# Directions:
1. How would you render this sentence from the FlexiClip summary in Spanish: "Translating static clipart into smooth animations is a classic challenge in computer graphics."
2. Could you resume the FlexiClip summary right after its final sentence and keep writing it?
--- Quoted passage ---
FlexiClip: Locality-Preserving Free-Form Character Animation¶

Information	Content
Conference	ICML 2025
arXiv	2501.08676
Code	Project Page
Area	Image Generation/Animation
Keywords	clipart animation, temporal consistency, Bezier curves, probability flow ODE, Flow Matching, GFlowNet, Video SDS

TL;DR¶

FlexiClip proposes a clipart animation framework based on temporal Jacobian correction, probability flow ODE continuous-time modeling, and GFlowNet flow matching loss. It significantly improves temporal smoothness and geometric integrity of animations while maintaining visual consistency.

Background & Motivation¶

Translating static clipart into smooth animations is a classic challenge in computer graphics. Existing methods face two core challenges:

Temporal Inconsistency: Methods like AniClipart model keypoint trajectories through cubic Bezier curves and use ARAP (As Rigid As Possible) deformation to preserve geometric consistency. However, they easily suffer from abrupt movements and geometric distortions during frame transitions.

Domain Gap Issue: Text-to-Video (T2V) and Image-to-Video (I2V) models perform poorly on clipart because natural videos and clipart have significant differences in statistical properties.
--- Material supplied ---
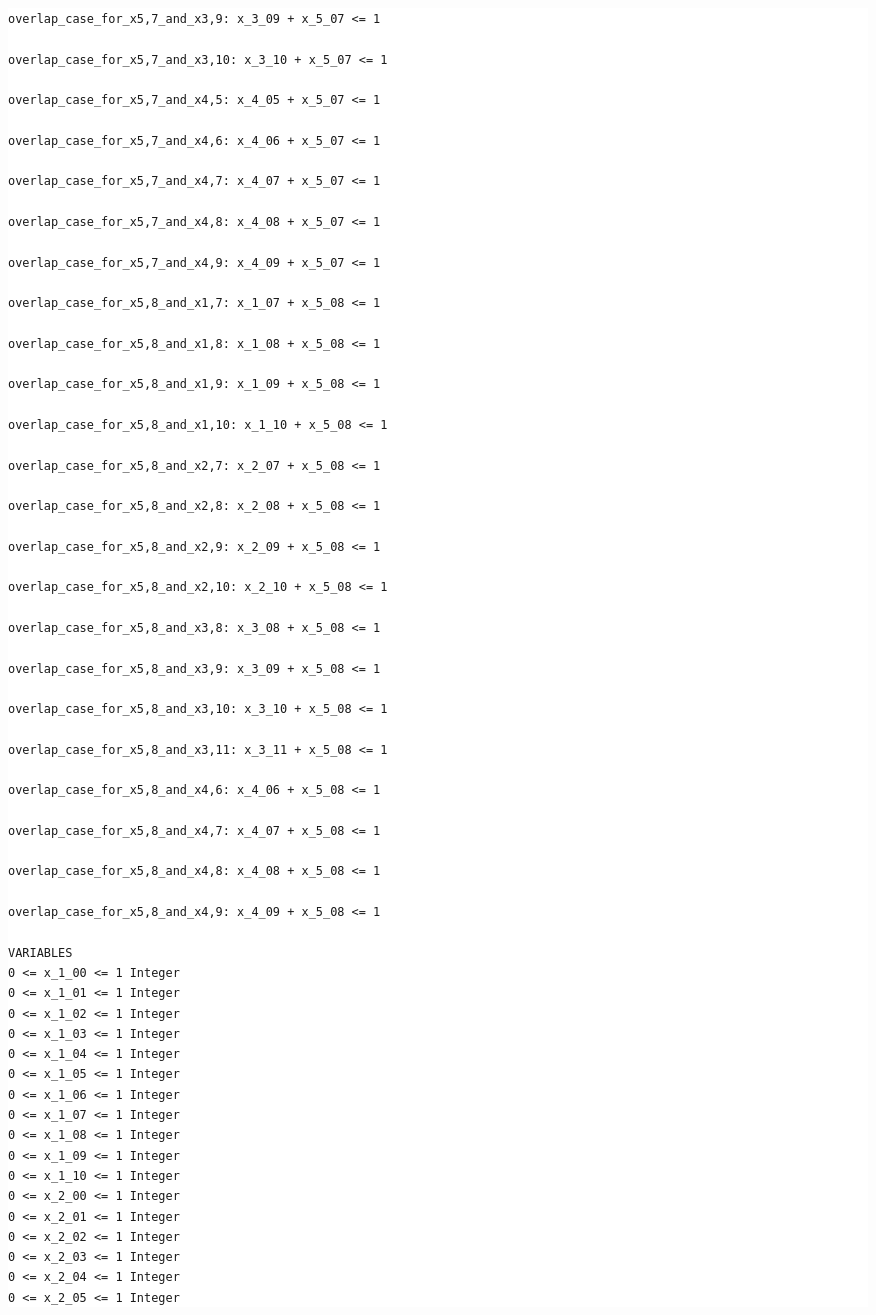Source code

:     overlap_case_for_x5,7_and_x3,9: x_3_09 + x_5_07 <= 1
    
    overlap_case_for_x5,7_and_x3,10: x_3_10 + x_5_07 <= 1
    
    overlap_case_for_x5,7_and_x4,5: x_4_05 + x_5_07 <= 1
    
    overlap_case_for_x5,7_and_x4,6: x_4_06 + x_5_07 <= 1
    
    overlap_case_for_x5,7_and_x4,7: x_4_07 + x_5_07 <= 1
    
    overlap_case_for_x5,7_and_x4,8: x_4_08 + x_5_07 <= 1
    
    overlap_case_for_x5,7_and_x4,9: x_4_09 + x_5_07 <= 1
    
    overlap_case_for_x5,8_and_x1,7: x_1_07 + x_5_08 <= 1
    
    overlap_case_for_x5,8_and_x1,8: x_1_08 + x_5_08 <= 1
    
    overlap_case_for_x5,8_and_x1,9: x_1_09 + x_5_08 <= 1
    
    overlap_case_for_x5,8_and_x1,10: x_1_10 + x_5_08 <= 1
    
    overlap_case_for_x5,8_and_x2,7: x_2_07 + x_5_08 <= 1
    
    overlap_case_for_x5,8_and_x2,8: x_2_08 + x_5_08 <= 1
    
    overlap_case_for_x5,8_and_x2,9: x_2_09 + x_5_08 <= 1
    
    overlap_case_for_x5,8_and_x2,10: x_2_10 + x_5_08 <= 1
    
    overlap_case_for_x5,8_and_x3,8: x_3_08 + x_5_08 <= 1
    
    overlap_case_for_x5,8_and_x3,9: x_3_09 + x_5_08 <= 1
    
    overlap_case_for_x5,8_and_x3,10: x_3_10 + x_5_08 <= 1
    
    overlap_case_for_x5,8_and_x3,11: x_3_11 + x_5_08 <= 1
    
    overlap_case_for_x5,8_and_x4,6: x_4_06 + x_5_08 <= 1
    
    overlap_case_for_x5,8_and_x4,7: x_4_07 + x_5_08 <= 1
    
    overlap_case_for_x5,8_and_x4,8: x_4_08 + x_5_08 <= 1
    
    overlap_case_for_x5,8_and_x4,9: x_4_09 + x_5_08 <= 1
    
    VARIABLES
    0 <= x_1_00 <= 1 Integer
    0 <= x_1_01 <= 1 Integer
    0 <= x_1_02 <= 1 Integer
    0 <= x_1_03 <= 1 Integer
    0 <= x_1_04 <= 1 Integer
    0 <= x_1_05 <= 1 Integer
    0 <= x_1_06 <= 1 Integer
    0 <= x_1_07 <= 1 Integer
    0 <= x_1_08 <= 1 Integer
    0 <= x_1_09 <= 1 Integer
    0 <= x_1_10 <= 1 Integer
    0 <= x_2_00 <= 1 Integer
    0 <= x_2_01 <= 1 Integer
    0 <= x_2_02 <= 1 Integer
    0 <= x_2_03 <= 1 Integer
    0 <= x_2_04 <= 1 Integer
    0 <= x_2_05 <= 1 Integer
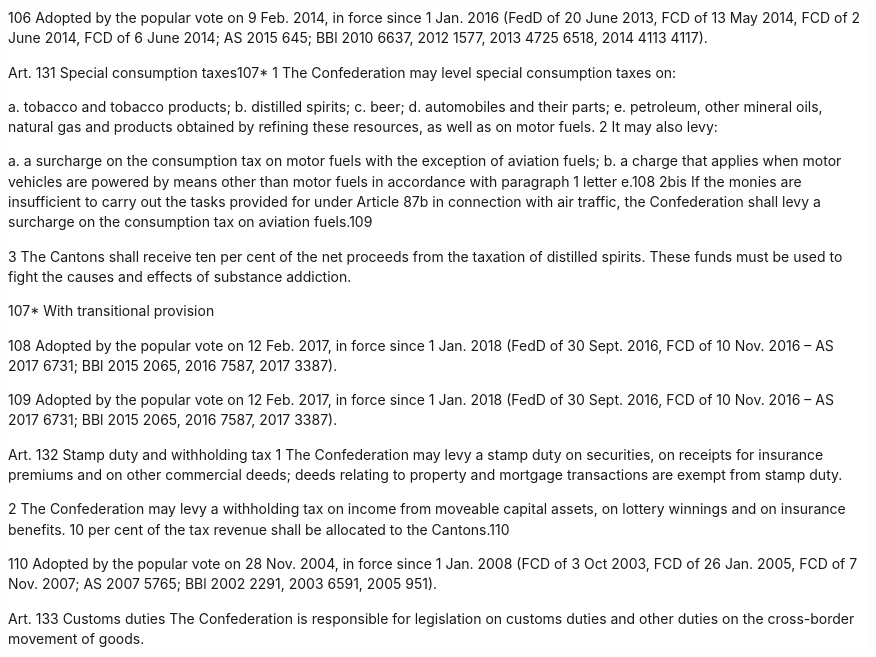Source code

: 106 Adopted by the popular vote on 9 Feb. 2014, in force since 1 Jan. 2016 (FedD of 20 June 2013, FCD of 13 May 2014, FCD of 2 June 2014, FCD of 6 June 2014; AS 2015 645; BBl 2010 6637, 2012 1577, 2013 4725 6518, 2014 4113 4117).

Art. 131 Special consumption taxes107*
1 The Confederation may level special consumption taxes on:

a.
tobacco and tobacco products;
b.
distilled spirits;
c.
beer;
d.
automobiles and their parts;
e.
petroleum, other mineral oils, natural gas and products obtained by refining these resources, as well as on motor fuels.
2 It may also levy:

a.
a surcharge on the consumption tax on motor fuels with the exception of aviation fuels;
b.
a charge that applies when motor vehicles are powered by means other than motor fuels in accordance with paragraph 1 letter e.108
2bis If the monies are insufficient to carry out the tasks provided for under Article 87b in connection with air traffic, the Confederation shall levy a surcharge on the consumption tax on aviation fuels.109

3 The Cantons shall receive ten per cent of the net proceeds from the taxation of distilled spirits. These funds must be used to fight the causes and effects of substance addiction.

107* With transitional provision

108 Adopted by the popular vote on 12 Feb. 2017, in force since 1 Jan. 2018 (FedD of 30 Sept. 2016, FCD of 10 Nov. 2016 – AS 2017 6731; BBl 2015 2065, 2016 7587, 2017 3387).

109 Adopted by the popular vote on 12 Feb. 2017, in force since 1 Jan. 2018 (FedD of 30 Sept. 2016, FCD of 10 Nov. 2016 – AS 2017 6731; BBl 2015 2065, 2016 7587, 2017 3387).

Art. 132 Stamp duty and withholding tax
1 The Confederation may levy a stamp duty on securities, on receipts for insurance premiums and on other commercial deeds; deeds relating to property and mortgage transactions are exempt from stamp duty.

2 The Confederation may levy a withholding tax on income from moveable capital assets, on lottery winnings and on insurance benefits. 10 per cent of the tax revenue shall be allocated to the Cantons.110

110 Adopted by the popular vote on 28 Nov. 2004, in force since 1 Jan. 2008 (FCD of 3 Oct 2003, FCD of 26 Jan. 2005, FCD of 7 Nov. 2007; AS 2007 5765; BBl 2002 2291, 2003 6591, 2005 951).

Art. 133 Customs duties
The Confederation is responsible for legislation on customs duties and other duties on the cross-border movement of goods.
---
# Answers to this exercise:
1. Convertir clipart estático en animaciones fluidas es un desafío clásico en la computación gráfica.

2.
Specifically, AniClipart predicts motion dynamics for each frame independently, lacking a correction mechanism for noise accumulation across frames, which leads to unnatural motion artifacts during fast pose transitions. Gal23, though similarly learning neural displacement fields, is also unable to resolve temporal noise issues.

Method¶

Overall Architecture¶

The core idea of FlexiClip is to decompose animation generation into two stages: spatial posing and temporal smoothing correction:

Use UniPose to detect keypoints and construct the skeleton.
Define spatial motion trajectories via cubic Bezier curves.
Introduce temporal Jacobian and probability flow ODE to handle temporal noise.
Utilize GFlowNet flow matching loss to reduce temporal noise.
Distill knowledge from pre-trained video diffusion models through Video SDS loss.

Spatial Posing¶

Given an initial mesh \(\mathcal{M}_0 = (\mathbf{V}_0, \mathbf{F}_0)\), where \(\mathbf{V}_0 \in \mathbb{R}^{V \times 2}\) is the vertex positions, and \(\mathbf{F}_0\) is the triangular faces. Keypoints are defined through an indicator matrix \(\mathbf{K}_c\) with target positions \(\mathbf{T}_c = \mathbf{V}_c + \mathbf{D}_c\).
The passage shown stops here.